Antes de que Sam Taylor-Johnson se hiciera conocida por dirigir la versión cinematográfica de 50 sombras de Gray, había logrado fama como artista visual. En esa época, los años 90, alcanzaba reconocimiento por sus videos de bodegones de fruta pudriéndose lentamente o celebridades grabadas en extensas secuencias de llanto. Cuadros fijos que obligaban al espectador de la obra a hacerse de paciencia para apreciar transformaciones pequeñas. Algo parecido ocurre con Gypsy, la serie de Netflix en la que Taylor-Johnson dirigió los primeros dos capítulos.

Gypsy es la historia de una sicóloga —Jean Holloway, interpretada por Naomi Watts— que vive en un ensueño de suburbio: una linda casa con jardín, en un barrio amable, con un marido exitoso y una hija rubia. Ella goza de los beneficios de trabajar un par de días a la semana en Nueva York en una consulta de terapeutas encantadores y bien vestidos. Todo parece espléndido si no fuera por los detalles, el más grave de todos es que la sicóloga comienza a intervenir en la vida de sus pacientes, fabricando una identidad de fantasía que le permite acercarse a quienes los rodean. Una especie de sicópata de baja intensidad que parcela sus horarios entre sus roles de madre, esposa, profesional y espía de vidas ajenas. La trama, sin embargo, resulta estar tan delicadamente armada y tan escrupulosamente dispuesta que termina diluyéndose en historias que prometen más de lo que finalmente rinden.

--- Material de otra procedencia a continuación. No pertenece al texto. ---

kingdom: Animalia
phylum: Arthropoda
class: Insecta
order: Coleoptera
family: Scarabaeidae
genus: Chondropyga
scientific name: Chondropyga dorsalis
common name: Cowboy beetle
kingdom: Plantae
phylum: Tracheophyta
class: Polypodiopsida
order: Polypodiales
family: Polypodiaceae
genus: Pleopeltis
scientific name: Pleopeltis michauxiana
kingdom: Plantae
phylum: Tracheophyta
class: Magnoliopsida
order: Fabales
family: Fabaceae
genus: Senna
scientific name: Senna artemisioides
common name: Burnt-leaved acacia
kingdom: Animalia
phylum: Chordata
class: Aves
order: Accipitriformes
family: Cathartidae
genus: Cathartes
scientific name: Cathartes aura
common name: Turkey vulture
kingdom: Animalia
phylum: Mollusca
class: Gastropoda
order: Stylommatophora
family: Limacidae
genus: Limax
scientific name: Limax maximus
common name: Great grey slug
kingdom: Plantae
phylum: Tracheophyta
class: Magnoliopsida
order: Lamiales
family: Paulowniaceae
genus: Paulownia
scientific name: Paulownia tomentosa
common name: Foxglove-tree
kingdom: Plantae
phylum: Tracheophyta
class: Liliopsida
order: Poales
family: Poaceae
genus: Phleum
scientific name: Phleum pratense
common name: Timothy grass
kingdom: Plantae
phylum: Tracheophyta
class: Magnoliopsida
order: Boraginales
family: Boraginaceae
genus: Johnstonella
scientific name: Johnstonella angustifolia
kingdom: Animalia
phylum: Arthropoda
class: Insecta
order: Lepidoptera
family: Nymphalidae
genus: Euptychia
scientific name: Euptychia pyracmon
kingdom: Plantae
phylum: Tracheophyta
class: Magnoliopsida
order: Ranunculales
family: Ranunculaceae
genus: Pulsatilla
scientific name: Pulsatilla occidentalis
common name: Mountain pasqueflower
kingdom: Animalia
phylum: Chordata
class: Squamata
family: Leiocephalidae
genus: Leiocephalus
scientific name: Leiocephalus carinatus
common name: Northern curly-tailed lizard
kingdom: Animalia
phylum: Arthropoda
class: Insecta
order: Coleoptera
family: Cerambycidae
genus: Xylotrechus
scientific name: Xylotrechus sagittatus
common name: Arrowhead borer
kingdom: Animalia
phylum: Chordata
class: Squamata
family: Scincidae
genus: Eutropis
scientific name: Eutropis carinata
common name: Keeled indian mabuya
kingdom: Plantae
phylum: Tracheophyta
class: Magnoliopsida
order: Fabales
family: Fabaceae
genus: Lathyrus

Lo que en el papel cuenta con todos los ingredientes que asegurarían un relato atractivo, acaba en una especie de ejercicio de tai chi emocional exasperante y lento como los videos de arte de Sam Taylor-Jonhson. Sin embargo, lo que es efectivo en una galería de arte, puede que no funcione como producto de entretención.

En Gypsy hay demasiadas ideas y muy poca energía en explotarlas. Es una serie hecha de gestos sin contundencia y una ambigüedad que por largos momentos no es más que un devenir desabrido de neurosis burguesas que sólo estallan bajo condiciones controladas.

Gypsy podría haber sido la nueva serie que cuestionara los roles de género y el orden de las instituciones de la clase media ilustrada y liberal norteamericana, pero no resultó ser más que una especie de Sicosis de barrio alto, con una rubia escindida en el rol de Norman Bates y un marido musculado en el papel de la madre.